START DATA FOR PROCESSING
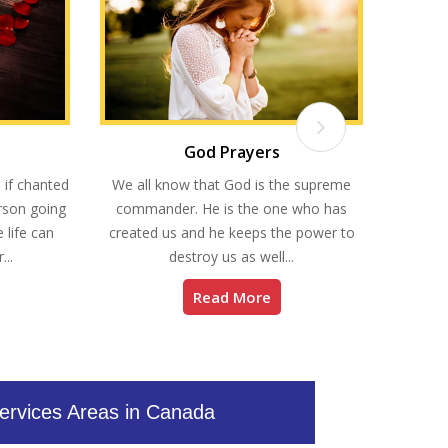
God Prayers
Re
 if chanted
We all know that God is the supreme
Do you 
erson going
commander. He is the one who has
you? D
 life can
created us and he keeps the power to
kind 
...
destroy us as well...
Read More
ervices Areas in Canada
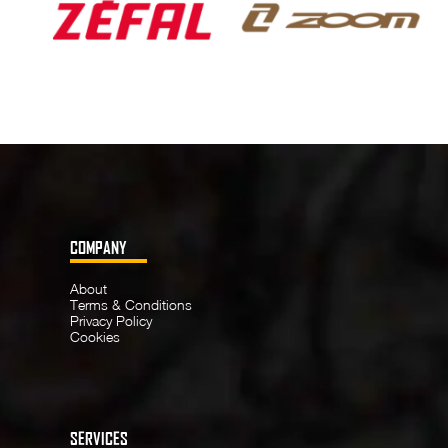
COMPANY
About
Terms & Conditions
Privacy Policy
Cookies
SERVICES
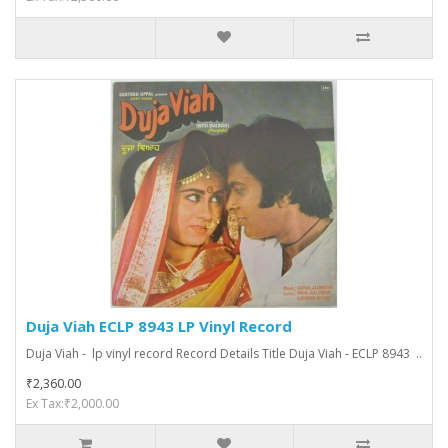
Duja Viah ECLP 8943 LP Vinyl Record
Duja Viah - lp vinyl record Record Details Title Duja Viah - ECLP 8943 ..
₹2,360.00
Ex Tax:₹2,000.00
END DATA FOR PROCESSING
WHAT YOU HAVE TO DO
What is needed here is an exact copy of every record, with the pictures left out.

RESPONSE AREA
God Prayers
Re
 if chanted
We all know that God is the supreme
Do you 
erson going
commander. He is the one who has
you? D
 life can
created us and he keeps the power to
kind 
...
destroy us as well...
Read More
ervices Areas in Canada
COMPANY
About
Terms & Conditions
Privacy Policy
Cookies
SERVICES
Duja Viah ECLP 8943 LP Vinyl Record
Duja Viah - lp vinyl record Record Details Title Duja Viah - ECLP 8943 ..
₹2,360.00
Ex Tax:₹2,000.00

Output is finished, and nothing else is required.